PROBLEM REQUIREMENTS |
Return the data below, unchanged.

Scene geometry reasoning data
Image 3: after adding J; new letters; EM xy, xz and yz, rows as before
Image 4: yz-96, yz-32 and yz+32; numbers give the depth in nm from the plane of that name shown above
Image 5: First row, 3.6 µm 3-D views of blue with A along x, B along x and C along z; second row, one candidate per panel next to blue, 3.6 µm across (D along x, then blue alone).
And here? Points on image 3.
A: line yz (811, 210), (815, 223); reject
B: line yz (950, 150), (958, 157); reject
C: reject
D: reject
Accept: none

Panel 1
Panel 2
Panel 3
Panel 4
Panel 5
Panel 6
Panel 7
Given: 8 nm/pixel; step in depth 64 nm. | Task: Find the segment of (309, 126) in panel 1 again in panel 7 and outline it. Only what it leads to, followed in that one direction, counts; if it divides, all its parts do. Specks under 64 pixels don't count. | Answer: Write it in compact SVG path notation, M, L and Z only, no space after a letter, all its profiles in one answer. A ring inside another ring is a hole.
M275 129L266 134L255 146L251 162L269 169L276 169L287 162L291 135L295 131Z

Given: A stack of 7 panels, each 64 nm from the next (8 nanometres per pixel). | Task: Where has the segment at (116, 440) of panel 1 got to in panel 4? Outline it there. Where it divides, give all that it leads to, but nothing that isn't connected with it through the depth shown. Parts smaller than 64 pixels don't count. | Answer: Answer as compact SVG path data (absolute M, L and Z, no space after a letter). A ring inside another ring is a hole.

OUTPUT |
Image 3: after adding J; new letters; EM xy, xz and yz, rows as before
Image 4: yz-96, yz-32 and yz+32; numbers give the depth in nm from the plane of that name shown above
Image 5: First row, 3.6 µm 3-D views of blue with A along x, B along x and C along z; second row, one candidate per panel next to blue, 3.6 µm across (D along x, then blue alone).
And here? Points on image 3.
A: line yz (811, 210), (815, 223); reject
B: line yz (950, 150), (958, 157); reject
C: reject
D: reject
Accept: none

Panel 1
Panel 2
Panel 3
Panel 4
Panel 5
Panel 6
Panel 7
Given: 8 nm/pixel; step in depth 64 nm. | Task: Find the segment of (309, 126) in panel 1 again in panel 7 and outline it. Only what it leads to, followed in that one direction, counts; if it divides, all its parts do. Specks under 64 pixels don't count. | Answer: Write it in compact SVG path notation, M, L and Z only, no space after a letter, all its profiles in one answer. A ring inside another ring is a hole.
M275 129L266 134L255 146L251 162L269 169L276 169L287 162L291 135L295 131Z

Given: A stack of 7 panels, each 64 nm from the next (8 nanometres per pixel). | Task: Where has the segment at (116, 440) of panel 1 got to in panel 4? Outline it there. Where it divides, give all that it leads to, but nothing that isn't connected with it through the depth shown. Parts smaller than 64 pixels don't count. | Answer: Answer as compact SVG path data (absolute M, L and Z, no space after a letter). A ring inside another ring is a hole.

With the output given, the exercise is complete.